Having won two Emmys, Jackson reprised the role opposite Vanessa Redgrave in Mary, Queen of Scots. An Oscar nomination and a BAFTA followed for John Schlesinger’s Sunday, Bloody Sunday (both 1971). Schlesinger had sought Redgrave for divorcée Alex Greville, as he feared Jackson would be stagy and strident. However, she shaded her growing desperation with lover Murray Head, as he dithered between her and gay doctor Peter Finch, with a dry wit that exposed the futility of bourgeois civility.
She reunited with Finch to play Emma Hamilton and Horatio Nelson in Bequest to the Nation (1973), in which Jackson fearlessly portrayed the hero’s mistress as a cursing, drunken harridan, who appals polite society while being acutely aware of her own foibles. By this time, she had convinced Melvin Frank to cast her opposite George Segal in the sardonic screwball A Touch of Class (1973), on the strength of her performance as Cleopatra on The Morecambe and Wise Christmas Show. Channelling the spirit of Katharine Hepburn and Rosalind Russell, her divorced fashion designer retained her integrity and independence while having a frustrating affair with a married American.
A second Oscar duly followed and she received a fourth nomination as Henrik Ibsen’s ruthless wife in Trevor Nunn’s RSC transfer, Hedda (1975). But Hollywood didn’t know what to do with someone who refused safe roles and could be androgenously ferocious, playfully sensual and disarmingly naive. So she went her own way in biopics like The Incredible Sarah (1976) and Stevie (1978), in which she respectively let rip as 19th-century French actress Sarah Bernhardt and displayed laconic grace as English poet Stevie Smith. She also schemed archly as the aspiring head of a convent in the Watergate allegory, Nasty Habits (1977).

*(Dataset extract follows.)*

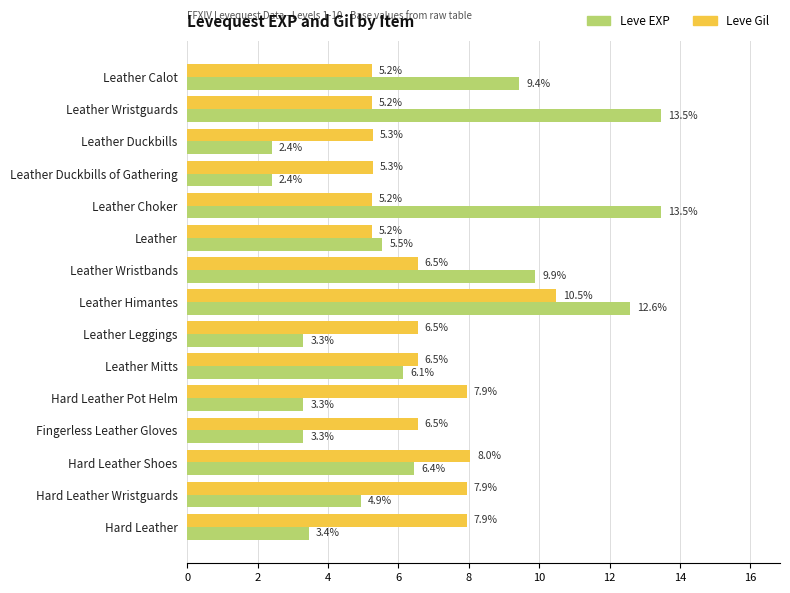

What is the greatest value displayed?

13.5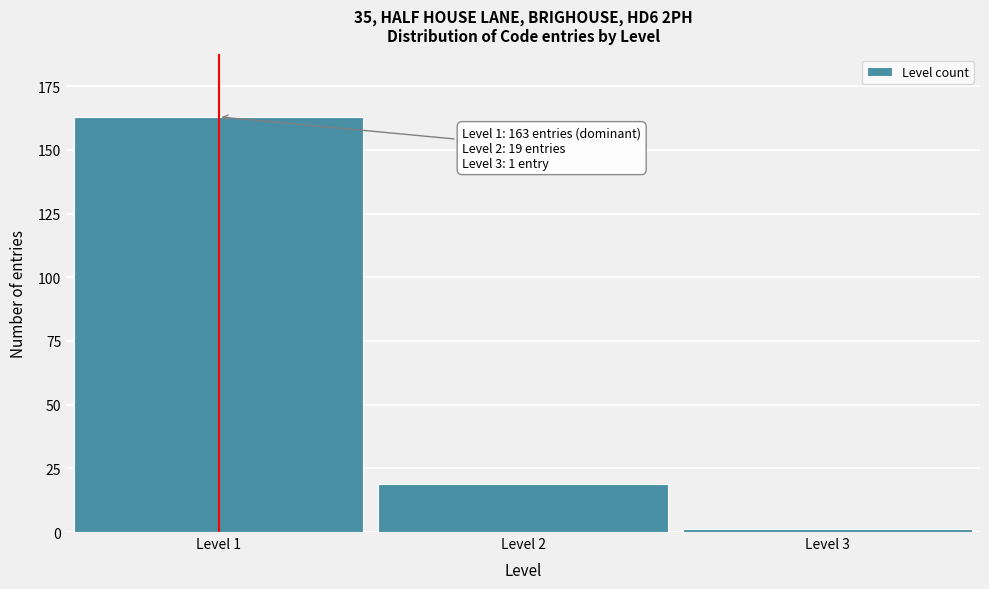

Reading left to right, list all the values displayed in this chart.

163	19	1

A successful pairing with Walter Matthau in the romantic comedy House Calls (1978) reminded Hollywood that Jackson could be funny, and reteamings followed with Segal in Lost and Found (1979) and Matthau in Hopscotch (1980). Robert Altman also found her ensemble slots in HealtH (1980) and Beyond Therapy (1987). But this phase of Jackson’s career has been unjustly overlooked, even though it contained intriguing work like Turtle Diary (1985), in which her children’s author helps Ben Kingsley’s equally lonely bookseller liberate the turtles from London Zoo.
This outing, along with the gritty snapshots of Thatcherite Britain, Giro City (1982) and Business as Usual (1988), suggested that politics was becoming as significant as acting. Untempted by the offer to play M in the Bond movies, Jackson bade farewell to Ken Russell in The Secret Life of Arnold Bax (1992) and dedicated 23 years to her London constituents as a Labour MP. In one of her finest performances, she drew the ire of the Tory benches on the day Margaret Thatcher died by condemning her for transforming Britain by turning vices into virtues.
She returned to acting after leaving parliament in 2015. Feted for her King Lear in 2016, she won a Tony for Edward Albee’s Three Tall Women (2018) and a BAFTA for playing a woman disappearing into dementia in the BBC adaptation of Emma Healey’s novel, Elizabeth Is Missing (2019).
Jackson died shortly after completing her scenes in The Great Escaper (2023), the story of a D-Day veteran and his wife that reunited her with Michael Caine for the first time since Joseph Losey’s The Romantic Englishwoman (1975). What a shame there won’t be more.